• _EXERCISE GOAL_
Give the count of lines in the records that contain the string "TRIANGLE", and write nothing but that number.

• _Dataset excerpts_
==================================================
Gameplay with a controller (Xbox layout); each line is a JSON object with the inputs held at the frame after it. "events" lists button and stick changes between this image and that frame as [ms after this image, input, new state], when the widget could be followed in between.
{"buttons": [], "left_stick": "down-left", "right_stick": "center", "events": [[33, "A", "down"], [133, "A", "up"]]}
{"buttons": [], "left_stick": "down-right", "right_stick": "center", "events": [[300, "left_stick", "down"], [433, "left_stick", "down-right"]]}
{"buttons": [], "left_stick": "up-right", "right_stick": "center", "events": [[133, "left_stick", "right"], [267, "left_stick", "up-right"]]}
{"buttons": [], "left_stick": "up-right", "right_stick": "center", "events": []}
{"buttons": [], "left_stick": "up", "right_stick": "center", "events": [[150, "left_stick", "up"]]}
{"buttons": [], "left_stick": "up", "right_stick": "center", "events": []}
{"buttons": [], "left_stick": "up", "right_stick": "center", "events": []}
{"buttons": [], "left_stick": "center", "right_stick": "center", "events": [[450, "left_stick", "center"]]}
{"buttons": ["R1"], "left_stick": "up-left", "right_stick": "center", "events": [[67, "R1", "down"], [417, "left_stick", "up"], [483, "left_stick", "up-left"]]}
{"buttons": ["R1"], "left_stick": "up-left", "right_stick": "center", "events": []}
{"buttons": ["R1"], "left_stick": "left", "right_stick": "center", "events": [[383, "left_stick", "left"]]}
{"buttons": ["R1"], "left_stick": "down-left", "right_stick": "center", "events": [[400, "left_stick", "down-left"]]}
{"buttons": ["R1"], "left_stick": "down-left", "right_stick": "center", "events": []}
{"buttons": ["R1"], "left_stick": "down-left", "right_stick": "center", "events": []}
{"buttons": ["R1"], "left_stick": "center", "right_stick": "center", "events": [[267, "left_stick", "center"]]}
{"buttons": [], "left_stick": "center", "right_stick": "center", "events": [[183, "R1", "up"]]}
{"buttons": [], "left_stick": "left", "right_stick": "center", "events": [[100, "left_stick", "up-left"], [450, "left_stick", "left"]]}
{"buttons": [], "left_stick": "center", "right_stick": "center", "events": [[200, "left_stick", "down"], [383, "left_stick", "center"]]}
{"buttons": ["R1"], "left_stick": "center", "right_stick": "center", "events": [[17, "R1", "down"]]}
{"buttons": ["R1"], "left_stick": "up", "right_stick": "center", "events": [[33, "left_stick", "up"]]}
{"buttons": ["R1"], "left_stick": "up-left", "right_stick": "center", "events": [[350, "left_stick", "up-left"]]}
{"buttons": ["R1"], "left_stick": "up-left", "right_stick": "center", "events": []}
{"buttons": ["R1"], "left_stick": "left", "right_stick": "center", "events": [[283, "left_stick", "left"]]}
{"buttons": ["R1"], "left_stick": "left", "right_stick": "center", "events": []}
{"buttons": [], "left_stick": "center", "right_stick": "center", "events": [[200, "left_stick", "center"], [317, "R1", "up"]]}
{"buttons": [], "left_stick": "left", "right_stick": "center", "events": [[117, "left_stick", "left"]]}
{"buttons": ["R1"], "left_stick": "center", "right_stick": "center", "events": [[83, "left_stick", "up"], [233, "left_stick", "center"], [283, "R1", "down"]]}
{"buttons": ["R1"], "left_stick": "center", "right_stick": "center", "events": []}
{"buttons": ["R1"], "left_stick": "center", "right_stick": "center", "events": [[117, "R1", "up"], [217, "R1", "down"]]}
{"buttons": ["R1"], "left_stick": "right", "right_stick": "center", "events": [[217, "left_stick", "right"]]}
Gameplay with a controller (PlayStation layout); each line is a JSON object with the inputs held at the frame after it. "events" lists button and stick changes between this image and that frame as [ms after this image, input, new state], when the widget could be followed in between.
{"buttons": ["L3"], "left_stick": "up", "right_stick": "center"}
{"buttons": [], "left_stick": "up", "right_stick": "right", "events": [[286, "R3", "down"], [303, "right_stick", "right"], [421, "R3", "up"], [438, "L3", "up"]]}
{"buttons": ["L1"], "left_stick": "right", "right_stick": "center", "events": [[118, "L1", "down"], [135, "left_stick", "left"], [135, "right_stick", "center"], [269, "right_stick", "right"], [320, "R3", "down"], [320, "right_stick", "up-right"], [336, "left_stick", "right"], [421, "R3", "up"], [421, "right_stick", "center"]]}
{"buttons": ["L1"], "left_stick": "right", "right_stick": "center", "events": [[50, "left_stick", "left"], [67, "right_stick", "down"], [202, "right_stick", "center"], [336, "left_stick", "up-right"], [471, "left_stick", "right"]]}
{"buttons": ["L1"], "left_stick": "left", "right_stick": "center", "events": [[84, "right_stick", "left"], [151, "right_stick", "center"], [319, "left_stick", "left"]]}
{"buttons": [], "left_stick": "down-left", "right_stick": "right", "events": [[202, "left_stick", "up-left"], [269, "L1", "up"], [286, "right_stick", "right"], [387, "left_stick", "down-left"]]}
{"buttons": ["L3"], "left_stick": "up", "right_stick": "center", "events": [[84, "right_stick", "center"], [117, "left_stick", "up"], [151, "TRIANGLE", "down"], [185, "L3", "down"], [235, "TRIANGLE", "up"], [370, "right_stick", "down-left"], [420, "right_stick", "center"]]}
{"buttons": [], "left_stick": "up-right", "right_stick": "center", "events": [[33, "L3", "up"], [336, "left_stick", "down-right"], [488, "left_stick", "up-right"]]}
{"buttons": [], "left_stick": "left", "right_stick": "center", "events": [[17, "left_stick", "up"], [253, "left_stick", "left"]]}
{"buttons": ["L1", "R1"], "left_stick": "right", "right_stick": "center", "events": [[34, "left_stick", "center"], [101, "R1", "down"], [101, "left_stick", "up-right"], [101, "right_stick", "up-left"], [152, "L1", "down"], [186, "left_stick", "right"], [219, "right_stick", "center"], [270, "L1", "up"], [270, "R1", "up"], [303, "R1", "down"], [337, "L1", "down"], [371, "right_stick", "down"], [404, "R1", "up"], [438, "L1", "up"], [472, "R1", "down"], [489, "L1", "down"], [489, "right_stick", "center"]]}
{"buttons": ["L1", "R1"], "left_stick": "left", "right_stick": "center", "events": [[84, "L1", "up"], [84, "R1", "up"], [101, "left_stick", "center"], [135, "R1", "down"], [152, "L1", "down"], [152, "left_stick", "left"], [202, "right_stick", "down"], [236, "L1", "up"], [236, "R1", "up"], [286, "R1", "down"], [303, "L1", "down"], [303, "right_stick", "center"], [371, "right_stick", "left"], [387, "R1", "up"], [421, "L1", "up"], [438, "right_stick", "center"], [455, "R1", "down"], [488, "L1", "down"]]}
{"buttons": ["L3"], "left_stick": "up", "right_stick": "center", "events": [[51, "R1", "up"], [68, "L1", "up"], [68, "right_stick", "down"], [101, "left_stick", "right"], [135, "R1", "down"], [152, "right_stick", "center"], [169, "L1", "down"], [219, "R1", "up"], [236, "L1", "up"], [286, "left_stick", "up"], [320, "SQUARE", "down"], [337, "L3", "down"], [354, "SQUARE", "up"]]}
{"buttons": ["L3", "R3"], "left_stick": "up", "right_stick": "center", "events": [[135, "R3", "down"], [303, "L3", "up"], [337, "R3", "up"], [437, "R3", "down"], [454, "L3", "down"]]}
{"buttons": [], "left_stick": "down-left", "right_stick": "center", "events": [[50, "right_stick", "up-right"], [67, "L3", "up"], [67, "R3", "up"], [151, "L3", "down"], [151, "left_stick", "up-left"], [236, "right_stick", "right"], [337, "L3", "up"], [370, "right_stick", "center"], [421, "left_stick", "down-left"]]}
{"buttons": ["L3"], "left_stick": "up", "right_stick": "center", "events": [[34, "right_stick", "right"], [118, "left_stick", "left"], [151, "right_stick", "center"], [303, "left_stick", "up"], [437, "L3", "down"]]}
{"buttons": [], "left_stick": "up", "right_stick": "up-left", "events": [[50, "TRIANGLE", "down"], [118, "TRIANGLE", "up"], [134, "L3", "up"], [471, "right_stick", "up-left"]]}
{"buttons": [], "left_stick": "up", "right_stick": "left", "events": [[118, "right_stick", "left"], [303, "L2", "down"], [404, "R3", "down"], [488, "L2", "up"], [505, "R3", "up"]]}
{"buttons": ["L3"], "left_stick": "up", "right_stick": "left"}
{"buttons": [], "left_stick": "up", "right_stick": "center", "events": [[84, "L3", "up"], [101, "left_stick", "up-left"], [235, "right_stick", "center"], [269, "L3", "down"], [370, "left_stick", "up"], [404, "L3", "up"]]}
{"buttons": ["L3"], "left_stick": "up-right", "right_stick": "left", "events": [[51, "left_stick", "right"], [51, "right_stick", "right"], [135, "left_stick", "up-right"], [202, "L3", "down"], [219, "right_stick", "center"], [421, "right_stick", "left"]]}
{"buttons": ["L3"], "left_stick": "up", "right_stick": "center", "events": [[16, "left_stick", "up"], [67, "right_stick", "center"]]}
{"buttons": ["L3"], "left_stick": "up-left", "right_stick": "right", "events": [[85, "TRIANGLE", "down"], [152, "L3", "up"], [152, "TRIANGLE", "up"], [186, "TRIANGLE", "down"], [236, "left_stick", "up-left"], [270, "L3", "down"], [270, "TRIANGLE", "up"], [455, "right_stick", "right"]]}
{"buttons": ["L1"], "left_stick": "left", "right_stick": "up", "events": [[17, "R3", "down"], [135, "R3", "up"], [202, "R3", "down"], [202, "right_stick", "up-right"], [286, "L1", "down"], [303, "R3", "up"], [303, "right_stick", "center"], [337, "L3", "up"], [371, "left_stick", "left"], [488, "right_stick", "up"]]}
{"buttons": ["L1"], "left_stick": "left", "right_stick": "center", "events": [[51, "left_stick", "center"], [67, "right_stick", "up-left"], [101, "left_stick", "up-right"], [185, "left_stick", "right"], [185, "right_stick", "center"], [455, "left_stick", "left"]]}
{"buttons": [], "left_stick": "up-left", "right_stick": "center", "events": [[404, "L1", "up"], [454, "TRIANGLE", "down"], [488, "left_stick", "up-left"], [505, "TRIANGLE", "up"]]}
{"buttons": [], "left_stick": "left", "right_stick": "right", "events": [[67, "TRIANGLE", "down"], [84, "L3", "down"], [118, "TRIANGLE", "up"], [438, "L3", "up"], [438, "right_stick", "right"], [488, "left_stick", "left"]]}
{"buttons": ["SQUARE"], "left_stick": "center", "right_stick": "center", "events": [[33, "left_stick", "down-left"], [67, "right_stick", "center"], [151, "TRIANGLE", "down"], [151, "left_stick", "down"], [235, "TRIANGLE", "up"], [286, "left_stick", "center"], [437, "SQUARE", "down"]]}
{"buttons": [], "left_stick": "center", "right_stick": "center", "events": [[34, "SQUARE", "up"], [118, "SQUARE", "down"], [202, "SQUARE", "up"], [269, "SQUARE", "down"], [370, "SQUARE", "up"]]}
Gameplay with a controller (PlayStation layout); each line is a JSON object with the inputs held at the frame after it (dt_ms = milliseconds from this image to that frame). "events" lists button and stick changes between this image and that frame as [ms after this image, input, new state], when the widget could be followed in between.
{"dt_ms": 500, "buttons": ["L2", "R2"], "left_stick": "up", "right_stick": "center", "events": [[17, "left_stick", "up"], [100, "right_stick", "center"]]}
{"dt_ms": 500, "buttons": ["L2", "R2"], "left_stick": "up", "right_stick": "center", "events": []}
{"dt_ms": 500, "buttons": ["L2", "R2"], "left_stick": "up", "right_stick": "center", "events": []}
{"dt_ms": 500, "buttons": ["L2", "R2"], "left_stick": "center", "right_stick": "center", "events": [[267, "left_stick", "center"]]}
==================================================
• _EXERCISE OUTPUT_
6